This month’s featured artifact comes to us from Manila, the capital city of the Philippines. For thousands of years, the shells of the windowpane oyster have been processed there into an affordable and durable substitute for glass. The windowpane oyster, known by its scientific name of Placuna placenta, is a mollusk and is edible, although it is sought mostly for its shell for use in windows, jewelry, and artwork. Unlike the transparency of glass, capiz is translucent, allowing light in while also affording privacy.
Preparing the shells involved cleaning and treatment with acid to make the material more workable. After drying, the shells were often cut into smaller pieces, according to their intended use. Once they are processed, they are referred to as capiz shells, sharing a name with the Capiz province in which they were once abundant.
Windowpane oyster numbers have declined due to destructive fishing methods and overfishing. While the industry is now regulated, it remains to be seen if this will be enough to conserve the species into the future. A further threat to the capiz industry is the loss of traditional knowledge of how to process and work the shells.
Richard Herrman originally collected the shells that are now in the Dubuque County Historical Society’s collection. Herrmann was a 19th-century Dubuquer and cabinetmaker by trade, but his real passion was collecting. Herrmann collected many types of objects and created the Richard Herrmann Museum of Natural History in his home.
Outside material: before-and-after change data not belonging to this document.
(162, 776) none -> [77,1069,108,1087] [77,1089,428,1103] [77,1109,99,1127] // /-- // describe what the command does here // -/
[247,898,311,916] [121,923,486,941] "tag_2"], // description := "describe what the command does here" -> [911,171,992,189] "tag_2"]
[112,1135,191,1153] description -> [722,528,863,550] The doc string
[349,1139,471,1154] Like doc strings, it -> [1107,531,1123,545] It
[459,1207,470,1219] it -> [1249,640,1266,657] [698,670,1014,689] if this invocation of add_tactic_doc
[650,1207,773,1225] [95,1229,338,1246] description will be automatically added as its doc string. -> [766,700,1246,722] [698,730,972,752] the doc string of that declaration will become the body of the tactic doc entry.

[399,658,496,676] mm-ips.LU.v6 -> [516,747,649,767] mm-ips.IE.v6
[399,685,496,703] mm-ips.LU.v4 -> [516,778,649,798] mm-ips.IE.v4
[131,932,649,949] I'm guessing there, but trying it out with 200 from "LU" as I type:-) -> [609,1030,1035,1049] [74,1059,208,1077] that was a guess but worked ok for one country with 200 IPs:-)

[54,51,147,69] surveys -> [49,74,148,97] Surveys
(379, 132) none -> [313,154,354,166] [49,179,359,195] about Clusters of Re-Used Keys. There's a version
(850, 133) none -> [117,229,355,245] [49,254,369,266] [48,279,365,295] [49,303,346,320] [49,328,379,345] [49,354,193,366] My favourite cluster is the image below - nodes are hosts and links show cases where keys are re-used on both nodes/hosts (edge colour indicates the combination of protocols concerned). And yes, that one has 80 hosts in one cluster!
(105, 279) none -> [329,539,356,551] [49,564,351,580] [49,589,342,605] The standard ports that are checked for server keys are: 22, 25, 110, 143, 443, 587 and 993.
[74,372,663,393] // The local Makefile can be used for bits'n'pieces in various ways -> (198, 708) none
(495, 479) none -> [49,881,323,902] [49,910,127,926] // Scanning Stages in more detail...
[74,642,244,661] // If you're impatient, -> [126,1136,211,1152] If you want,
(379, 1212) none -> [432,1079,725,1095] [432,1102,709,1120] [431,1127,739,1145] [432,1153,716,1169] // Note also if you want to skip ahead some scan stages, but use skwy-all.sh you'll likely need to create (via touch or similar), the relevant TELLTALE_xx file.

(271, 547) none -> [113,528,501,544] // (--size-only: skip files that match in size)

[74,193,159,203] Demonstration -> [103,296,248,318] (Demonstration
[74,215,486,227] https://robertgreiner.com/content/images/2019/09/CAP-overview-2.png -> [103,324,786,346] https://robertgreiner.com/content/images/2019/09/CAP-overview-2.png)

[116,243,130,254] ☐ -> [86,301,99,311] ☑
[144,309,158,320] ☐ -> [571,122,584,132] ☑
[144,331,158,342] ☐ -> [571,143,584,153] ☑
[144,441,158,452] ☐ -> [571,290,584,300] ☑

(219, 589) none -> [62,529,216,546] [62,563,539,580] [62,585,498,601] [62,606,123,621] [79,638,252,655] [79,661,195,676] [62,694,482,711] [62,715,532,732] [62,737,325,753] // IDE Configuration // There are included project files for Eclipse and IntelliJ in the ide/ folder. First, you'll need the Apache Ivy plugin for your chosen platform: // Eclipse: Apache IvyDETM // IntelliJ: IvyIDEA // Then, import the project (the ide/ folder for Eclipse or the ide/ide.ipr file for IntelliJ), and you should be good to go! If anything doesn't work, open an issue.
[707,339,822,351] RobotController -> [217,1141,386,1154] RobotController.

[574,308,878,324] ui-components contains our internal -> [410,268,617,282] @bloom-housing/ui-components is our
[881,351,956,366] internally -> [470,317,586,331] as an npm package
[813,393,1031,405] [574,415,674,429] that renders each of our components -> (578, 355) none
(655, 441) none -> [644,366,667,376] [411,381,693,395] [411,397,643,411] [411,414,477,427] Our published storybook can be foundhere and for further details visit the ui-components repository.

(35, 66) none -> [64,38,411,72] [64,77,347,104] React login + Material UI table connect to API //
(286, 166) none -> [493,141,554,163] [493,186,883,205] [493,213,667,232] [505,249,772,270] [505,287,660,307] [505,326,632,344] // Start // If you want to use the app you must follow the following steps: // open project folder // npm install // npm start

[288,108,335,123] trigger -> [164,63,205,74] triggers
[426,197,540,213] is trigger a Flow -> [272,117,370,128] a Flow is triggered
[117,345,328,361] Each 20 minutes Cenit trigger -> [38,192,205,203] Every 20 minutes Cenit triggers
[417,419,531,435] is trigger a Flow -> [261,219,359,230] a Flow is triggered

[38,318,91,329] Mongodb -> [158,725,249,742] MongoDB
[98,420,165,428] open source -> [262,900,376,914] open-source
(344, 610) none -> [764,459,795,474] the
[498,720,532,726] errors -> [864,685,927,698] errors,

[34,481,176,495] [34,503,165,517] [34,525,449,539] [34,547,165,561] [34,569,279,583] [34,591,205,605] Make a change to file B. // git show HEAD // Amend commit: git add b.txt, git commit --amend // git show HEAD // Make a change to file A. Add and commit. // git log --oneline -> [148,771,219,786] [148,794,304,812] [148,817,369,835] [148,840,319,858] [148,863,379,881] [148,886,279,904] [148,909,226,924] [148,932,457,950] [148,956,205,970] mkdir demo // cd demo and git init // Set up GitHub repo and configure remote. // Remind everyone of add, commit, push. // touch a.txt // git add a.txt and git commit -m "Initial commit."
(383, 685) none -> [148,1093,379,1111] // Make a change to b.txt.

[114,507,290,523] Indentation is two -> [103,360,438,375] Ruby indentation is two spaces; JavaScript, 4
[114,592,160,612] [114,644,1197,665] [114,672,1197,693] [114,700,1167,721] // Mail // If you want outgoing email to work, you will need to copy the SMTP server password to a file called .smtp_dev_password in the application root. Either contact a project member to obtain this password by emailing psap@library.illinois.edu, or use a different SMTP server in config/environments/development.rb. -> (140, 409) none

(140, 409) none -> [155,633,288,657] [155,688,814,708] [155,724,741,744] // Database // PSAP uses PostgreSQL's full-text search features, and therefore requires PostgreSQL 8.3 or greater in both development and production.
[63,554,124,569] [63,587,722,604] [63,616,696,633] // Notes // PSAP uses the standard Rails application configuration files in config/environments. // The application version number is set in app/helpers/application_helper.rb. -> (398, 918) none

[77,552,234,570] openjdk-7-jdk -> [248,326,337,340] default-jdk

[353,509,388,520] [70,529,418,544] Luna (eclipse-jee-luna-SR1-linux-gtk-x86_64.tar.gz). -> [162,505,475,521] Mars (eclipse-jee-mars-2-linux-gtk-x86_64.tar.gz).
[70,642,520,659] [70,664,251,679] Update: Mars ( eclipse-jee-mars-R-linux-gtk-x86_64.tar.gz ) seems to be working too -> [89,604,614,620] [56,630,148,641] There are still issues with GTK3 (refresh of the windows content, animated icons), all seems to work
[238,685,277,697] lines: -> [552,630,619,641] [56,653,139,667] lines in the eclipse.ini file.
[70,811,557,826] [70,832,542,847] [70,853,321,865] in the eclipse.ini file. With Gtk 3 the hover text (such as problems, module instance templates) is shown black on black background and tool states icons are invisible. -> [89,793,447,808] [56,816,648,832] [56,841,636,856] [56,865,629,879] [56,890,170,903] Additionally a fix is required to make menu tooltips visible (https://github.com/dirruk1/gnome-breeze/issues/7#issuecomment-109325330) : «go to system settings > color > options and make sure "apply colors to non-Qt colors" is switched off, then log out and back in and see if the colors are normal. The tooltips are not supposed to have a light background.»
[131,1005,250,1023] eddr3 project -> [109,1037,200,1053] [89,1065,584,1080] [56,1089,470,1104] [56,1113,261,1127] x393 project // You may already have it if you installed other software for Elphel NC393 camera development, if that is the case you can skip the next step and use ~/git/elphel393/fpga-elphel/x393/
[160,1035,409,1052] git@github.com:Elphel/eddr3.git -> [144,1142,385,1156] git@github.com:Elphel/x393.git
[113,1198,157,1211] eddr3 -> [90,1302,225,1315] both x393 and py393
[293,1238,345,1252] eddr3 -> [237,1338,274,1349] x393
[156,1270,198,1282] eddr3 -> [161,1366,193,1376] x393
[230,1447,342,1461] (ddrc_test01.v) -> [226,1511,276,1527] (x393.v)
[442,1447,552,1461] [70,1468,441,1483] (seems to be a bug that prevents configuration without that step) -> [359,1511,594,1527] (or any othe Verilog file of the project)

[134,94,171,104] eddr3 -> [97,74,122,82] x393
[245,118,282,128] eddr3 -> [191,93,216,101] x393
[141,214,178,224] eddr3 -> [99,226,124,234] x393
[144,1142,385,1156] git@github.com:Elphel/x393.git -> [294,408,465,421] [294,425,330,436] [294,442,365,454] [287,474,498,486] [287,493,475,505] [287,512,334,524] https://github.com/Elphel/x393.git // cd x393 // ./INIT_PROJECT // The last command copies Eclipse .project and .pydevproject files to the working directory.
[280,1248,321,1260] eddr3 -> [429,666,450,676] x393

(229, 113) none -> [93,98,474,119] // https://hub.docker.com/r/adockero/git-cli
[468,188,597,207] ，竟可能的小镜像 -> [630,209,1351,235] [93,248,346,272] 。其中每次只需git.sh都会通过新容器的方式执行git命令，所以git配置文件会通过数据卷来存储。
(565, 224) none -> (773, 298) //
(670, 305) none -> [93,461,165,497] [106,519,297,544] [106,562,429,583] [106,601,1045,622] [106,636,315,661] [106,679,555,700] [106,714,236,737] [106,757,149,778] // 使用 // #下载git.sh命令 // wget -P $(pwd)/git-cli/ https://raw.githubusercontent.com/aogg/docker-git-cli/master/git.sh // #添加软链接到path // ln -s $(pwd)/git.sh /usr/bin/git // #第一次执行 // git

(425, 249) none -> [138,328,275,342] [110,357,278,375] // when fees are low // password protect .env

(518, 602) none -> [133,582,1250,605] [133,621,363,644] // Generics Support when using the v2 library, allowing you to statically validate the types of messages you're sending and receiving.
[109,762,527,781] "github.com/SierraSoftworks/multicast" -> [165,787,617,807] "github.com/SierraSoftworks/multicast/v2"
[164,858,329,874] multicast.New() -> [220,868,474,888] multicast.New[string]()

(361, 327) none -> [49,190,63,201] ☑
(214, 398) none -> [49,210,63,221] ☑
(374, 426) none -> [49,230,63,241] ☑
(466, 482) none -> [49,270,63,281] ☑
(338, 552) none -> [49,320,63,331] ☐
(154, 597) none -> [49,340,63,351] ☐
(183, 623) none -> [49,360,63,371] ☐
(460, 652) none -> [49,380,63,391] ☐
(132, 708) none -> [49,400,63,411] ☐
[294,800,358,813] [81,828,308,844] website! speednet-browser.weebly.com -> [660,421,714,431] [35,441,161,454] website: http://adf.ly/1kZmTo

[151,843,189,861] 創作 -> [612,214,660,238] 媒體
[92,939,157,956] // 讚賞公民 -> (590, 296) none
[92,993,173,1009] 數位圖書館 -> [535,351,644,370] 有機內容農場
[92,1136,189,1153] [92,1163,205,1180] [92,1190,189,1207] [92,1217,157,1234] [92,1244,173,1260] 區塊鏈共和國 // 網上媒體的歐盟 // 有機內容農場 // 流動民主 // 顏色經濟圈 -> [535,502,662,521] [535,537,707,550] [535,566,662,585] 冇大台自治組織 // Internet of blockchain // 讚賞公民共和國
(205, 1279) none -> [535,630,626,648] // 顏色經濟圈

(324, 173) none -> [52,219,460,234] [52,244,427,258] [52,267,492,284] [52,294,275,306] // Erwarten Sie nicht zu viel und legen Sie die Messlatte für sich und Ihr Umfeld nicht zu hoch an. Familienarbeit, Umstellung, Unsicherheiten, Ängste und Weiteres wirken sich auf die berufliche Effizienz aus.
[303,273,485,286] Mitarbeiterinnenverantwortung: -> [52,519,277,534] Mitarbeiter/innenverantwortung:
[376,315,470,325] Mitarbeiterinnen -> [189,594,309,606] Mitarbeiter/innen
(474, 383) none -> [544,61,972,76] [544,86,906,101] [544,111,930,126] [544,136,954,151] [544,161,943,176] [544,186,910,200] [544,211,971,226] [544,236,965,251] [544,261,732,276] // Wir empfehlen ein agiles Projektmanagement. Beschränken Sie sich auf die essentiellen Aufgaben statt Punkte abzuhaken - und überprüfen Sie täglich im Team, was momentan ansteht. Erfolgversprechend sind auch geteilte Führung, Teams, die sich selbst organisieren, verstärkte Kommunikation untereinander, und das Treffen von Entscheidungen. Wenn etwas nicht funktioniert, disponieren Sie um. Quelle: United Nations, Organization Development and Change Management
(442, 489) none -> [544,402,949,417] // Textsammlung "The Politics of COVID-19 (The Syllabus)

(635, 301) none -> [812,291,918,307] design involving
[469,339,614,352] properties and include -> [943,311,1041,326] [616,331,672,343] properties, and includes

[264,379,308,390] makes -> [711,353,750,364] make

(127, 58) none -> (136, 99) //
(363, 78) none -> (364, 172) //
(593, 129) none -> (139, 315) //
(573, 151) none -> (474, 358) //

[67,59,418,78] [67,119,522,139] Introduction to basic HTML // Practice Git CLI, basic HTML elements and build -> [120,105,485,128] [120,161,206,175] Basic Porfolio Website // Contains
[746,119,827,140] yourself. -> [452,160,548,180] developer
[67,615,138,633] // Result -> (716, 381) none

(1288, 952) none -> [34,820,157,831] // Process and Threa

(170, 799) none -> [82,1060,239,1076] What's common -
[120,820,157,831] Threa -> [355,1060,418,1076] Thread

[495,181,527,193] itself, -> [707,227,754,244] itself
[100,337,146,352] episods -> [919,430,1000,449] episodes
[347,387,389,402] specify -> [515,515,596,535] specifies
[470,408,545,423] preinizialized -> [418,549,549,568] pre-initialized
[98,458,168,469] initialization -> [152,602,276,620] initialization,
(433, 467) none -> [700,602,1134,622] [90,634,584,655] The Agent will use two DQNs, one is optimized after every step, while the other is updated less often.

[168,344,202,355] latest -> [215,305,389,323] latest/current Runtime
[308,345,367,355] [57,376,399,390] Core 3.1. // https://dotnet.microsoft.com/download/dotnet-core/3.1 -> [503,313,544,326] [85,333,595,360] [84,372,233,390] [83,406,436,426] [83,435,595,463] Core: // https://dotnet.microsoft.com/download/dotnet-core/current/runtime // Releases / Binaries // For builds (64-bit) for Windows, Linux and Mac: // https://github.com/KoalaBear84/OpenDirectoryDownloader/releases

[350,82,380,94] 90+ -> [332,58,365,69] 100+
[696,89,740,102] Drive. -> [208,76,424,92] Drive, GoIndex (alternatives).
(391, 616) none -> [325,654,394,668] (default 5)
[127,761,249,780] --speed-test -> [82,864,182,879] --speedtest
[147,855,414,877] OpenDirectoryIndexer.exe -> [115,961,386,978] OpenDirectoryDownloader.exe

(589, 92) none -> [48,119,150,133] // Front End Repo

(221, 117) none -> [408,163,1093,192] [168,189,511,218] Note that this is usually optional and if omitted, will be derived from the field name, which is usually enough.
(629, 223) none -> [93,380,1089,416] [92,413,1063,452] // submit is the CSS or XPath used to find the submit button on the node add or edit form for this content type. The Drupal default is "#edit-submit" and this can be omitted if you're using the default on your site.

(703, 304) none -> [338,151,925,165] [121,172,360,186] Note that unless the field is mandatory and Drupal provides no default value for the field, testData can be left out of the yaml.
His original labels are still visible on the capiz shells, with a note that reads, “kindness of Leo Fischer,” presumably a friend who brought the shells back knowing they might interest Herrmann.
By showing the shells at various stages of processing, these artifacts help us visualize the preparation needed for capiz shells, appreciate the history of this industry, and better understand one of the many ways in which humans interact with the ocean.